----- Text passage

Economic situation in Uganda
By Kiwewa Faisal
The year 2015 has been characterized by several economic factors, but it has been majorly the low global commodity prices and high interest rates from commercial banks.
When the
economies in Europe are not doing well, they reduce on spending when the demand
for some commodities goes down, the prices fall. Some of these commodities
include exports like coffee, cotton, tea and cocoa. And other hard commodities
like Petroleum, metals, etc. 2015 was thus characterized by low commodity
prices. The speculators had started putting up ware houses, amenities, and
businesses in the Albertine region but when the oil prices went down the
activity slowed down, government has however done some licensing so some
investors are likely to come in next year, and some oil has also been
discovered in Kanungu.
The low oil
prices would be advantageous to low developed economies that use oil machinery by reducing the cost
of production, for example if one has a maize mill it would help cut on the costs
of production. However this is not helping us because agriculture is not
mechanized and the economy is barely that industrialized.

----------

■ **Set of tasks**:
1) Reproduce word for word the part of the passage on Uganda's economy between "Economic situation in" and "discovered in Kanungu.", inclusive.
2) Answer these questions from the passage on Uganda's economy:
(a) According to the passage, what two factors mainly characterized 2015?
(b) Where, besides the Albertine region, has some oil been discovered?
(c) What business is given as an example of one whose production costs low oil prices would help cut?

----- Given entries

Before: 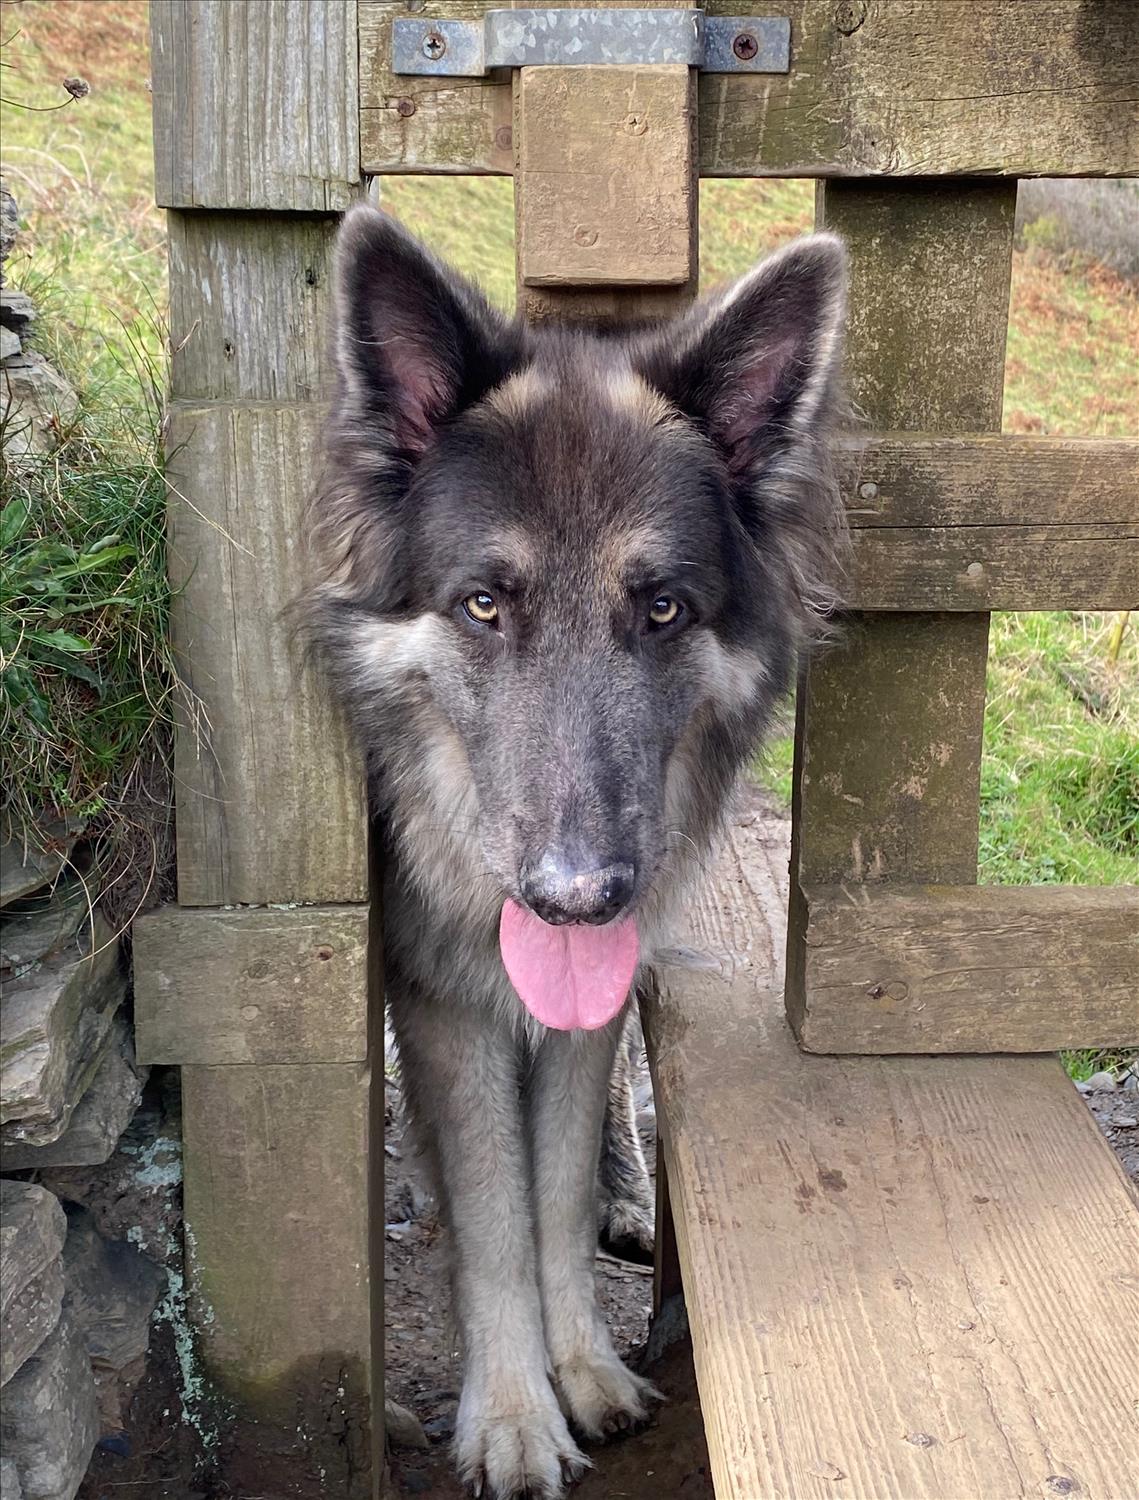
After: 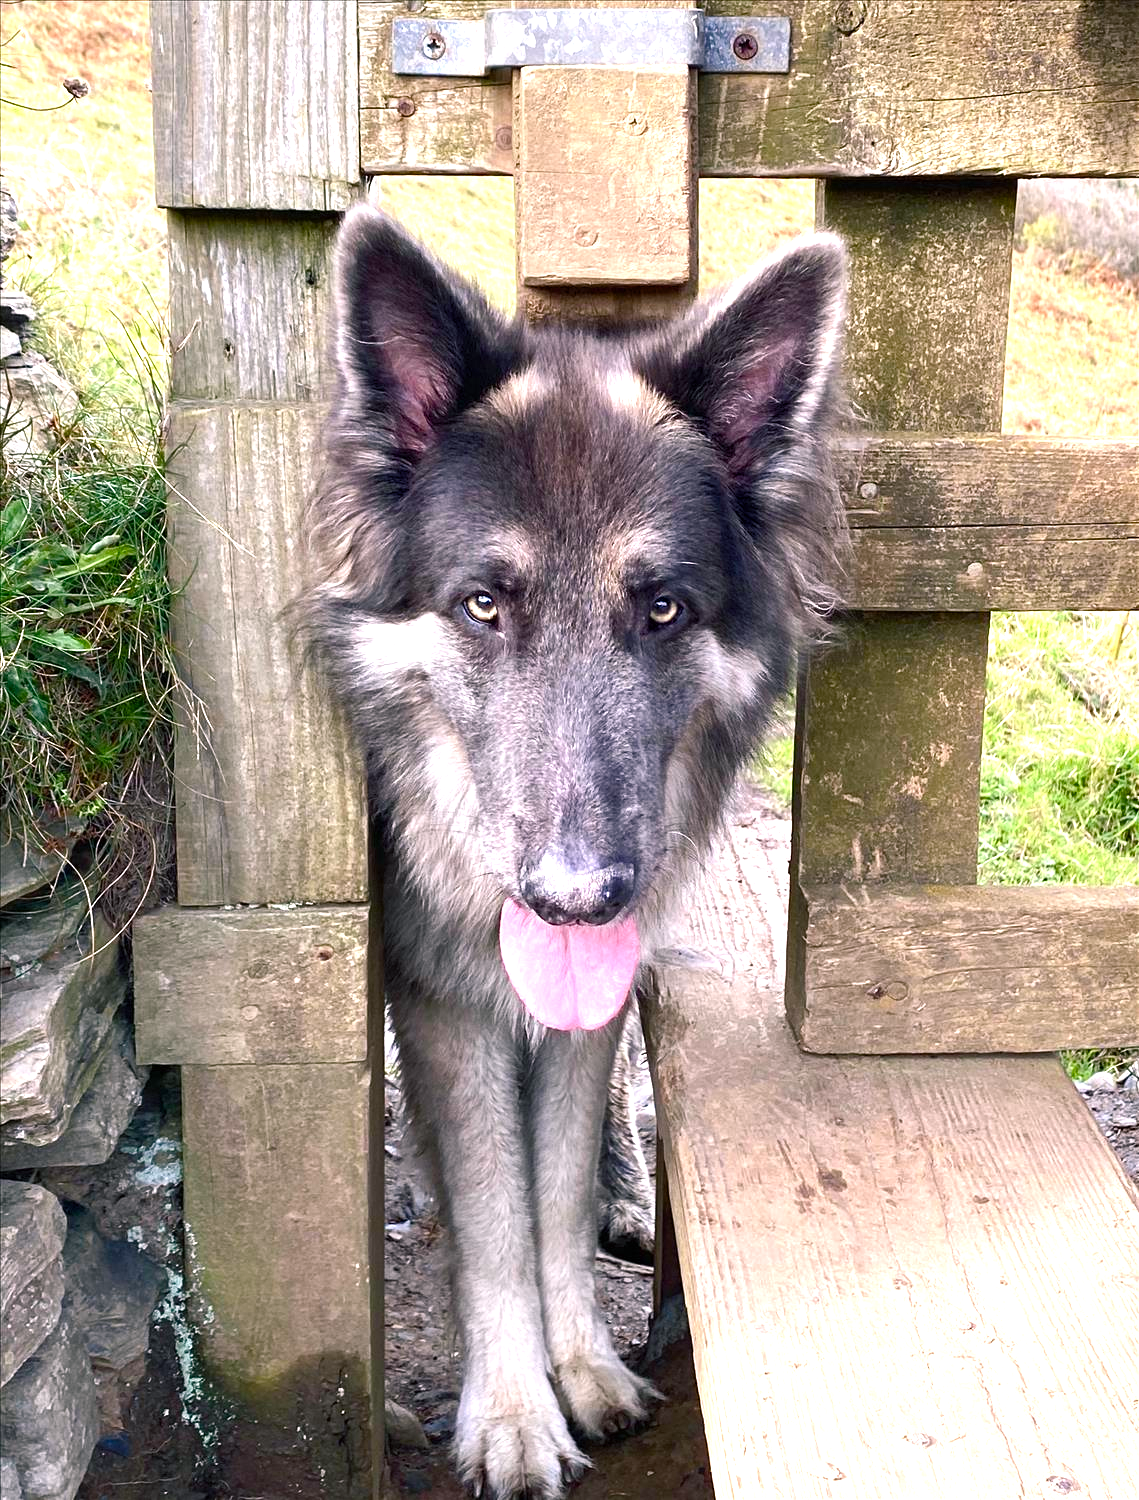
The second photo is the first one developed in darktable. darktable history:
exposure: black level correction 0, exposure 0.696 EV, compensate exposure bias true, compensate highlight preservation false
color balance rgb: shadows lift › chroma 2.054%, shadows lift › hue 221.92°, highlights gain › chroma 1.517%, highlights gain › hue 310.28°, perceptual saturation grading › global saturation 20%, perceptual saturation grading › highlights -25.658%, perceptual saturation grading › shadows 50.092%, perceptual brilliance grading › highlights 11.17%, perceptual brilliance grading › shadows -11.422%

----------
----- Given entries

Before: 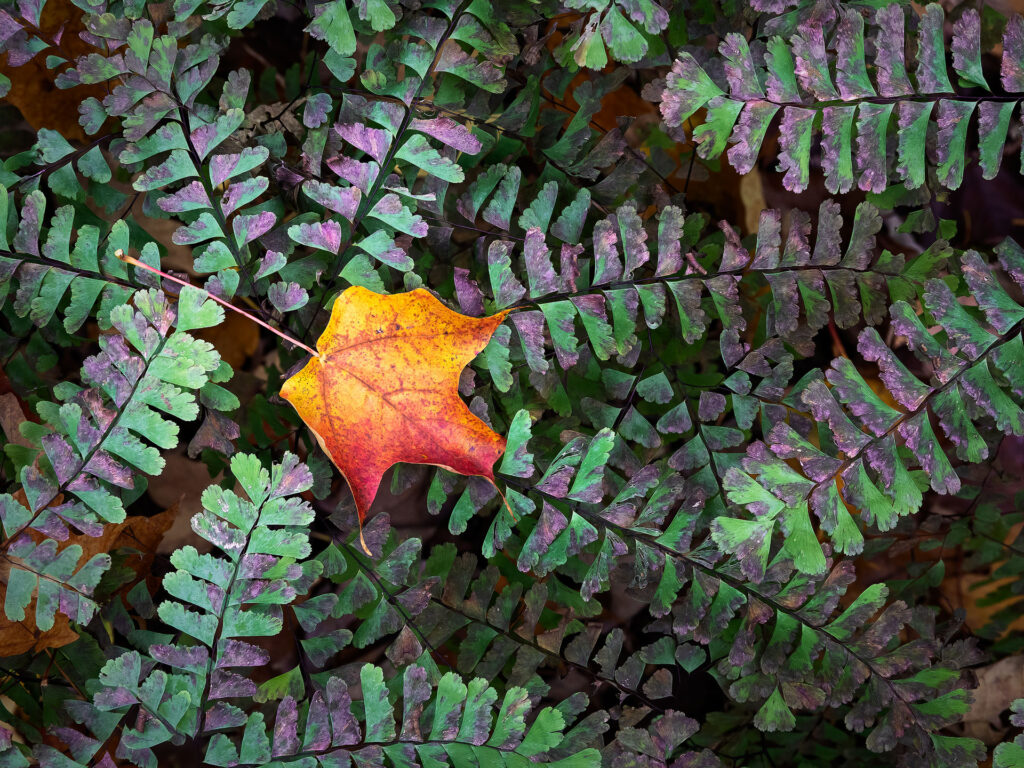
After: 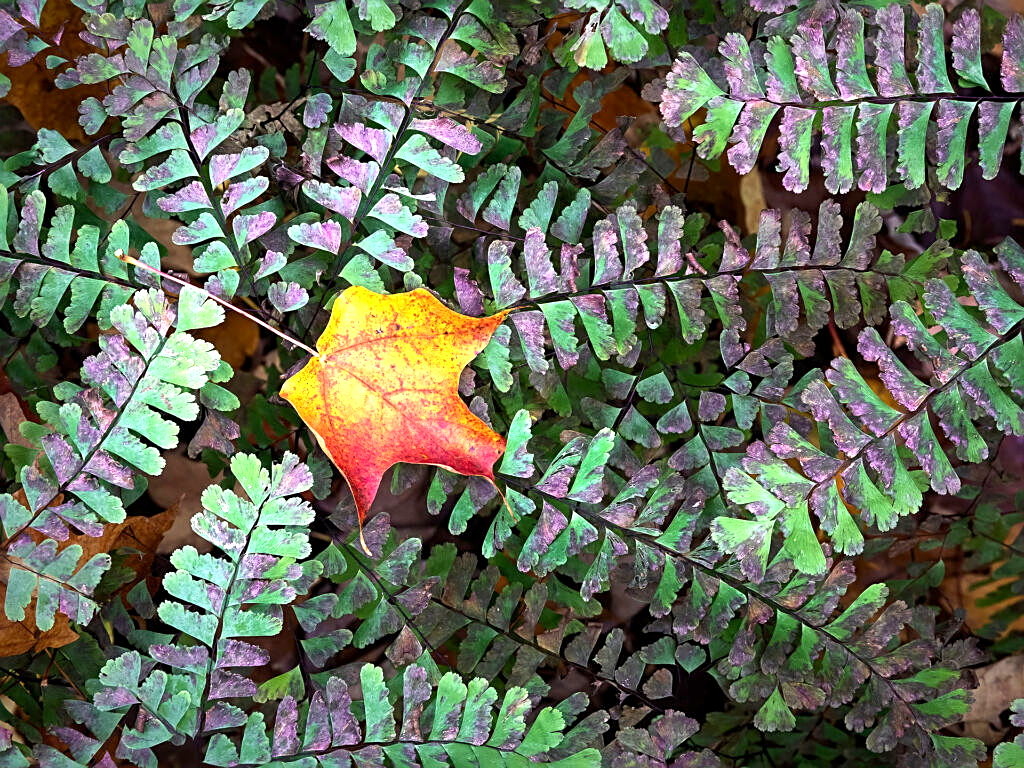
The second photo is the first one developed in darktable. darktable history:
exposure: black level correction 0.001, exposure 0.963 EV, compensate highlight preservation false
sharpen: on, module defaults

----------

■ **Solved tasks**:
1)
Economic situation in Uganda
By Kiwewa Faisal
The year 2015 has been characterized by several economic factors, but it has been majorly the low global commodity prices and high interest rates from commercial banks.
When the
economies in Europe are not doing well, they reduce on spending when the demand
for some commodities goes down, the prices fall. Some of these commodities
include exports like coffee, cotton, tea and cocoa. And other hard commodities
like Petroleum, metals, etc. 2015 was thus characterized by low commodity
prices. The speculators had started putting up ware houses, amenities, and
businesses in the Albertine region but when the oil prices went down the
activity slowed down, government has however done some licensing so some
investors are likely to come in next year, and some oil has also been
discovered in Kanungu.

2)
(a) Low global commodity prices and high interest rates from commercial banks.
(b) Kanungu.
(c) A maize mill.